Brazilian Pepper no doubt creates some October swarming conditions in Florida. Not sure I've ever seen a swarm up north that late, as October honey flows come around about as often as Halley's Comet.


----------



## Santos (Mar 21, 2010)

I had a swarm going off 14 October last year, Sweden. Can't tell anybody here, they wouldn't believe me. It was a small aug split I had been feeding continuously for some time. They got a big hatch, the day was warm and off they went, despite absolutely no chance to survive.


----------



## squarepeg (Jul 9, 2010)

Santos said:


> I had a swarm going off 14 October last year, Sweden. Can't tell anybody here, they wouldn't believe me. It was a small aug split I had been feeding continuously for some time. They got a big hatch, the day was warm and off they went, despite absolutely no chance to survive.

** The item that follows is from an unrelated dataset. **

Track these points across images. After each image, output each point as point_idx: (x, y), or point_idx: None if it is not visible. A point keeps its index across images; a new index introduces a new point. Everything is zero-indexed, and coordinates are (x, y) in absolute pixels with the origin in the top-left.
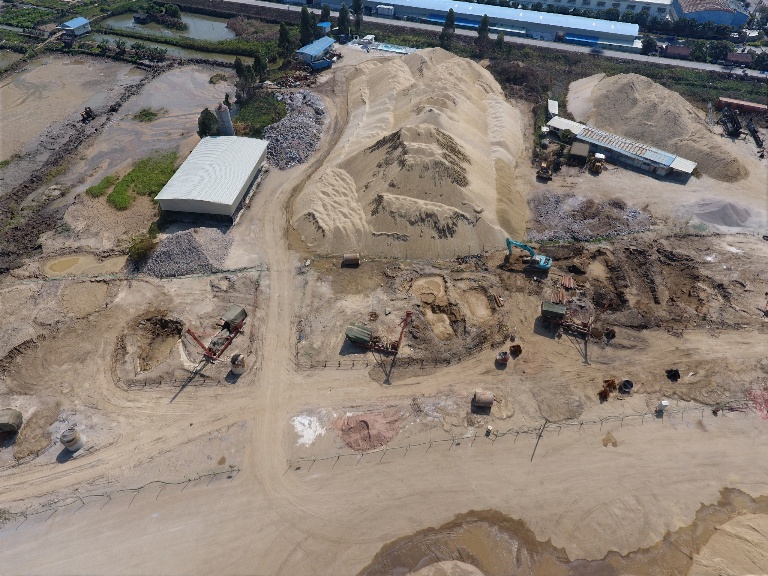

it's very believable santos. providing continuous feed confused the colony into thinking there was a major nectar flow underway and thus prime conditions for swarming.

joebeek, it is normal for the bees to drop their numbers down for overwintering, but there are other reasons why a population can go down. without knowing more about what is going on inside the hive it's really hard to tell whether or not what you are seeing is normal vs. indicative of a problem.


----------



## beemandan (Dec 5, 2005)

squarepeg said:


> without knowing more about what is going on inside the hive it's really hard to tell whether or not what you are seeing is normal vs. indicative of a problem.


At the end of the day....this is the real answer. A good inspection is in order. The afternoons look very nice this week.....perfect for a look-see.


----------



## beemandan (Dec 5, 2005)

squarepeg said:


> it looks like florida may have a small blip in nectar flow in october, but i think david's interpretation may be off.


My thinking too.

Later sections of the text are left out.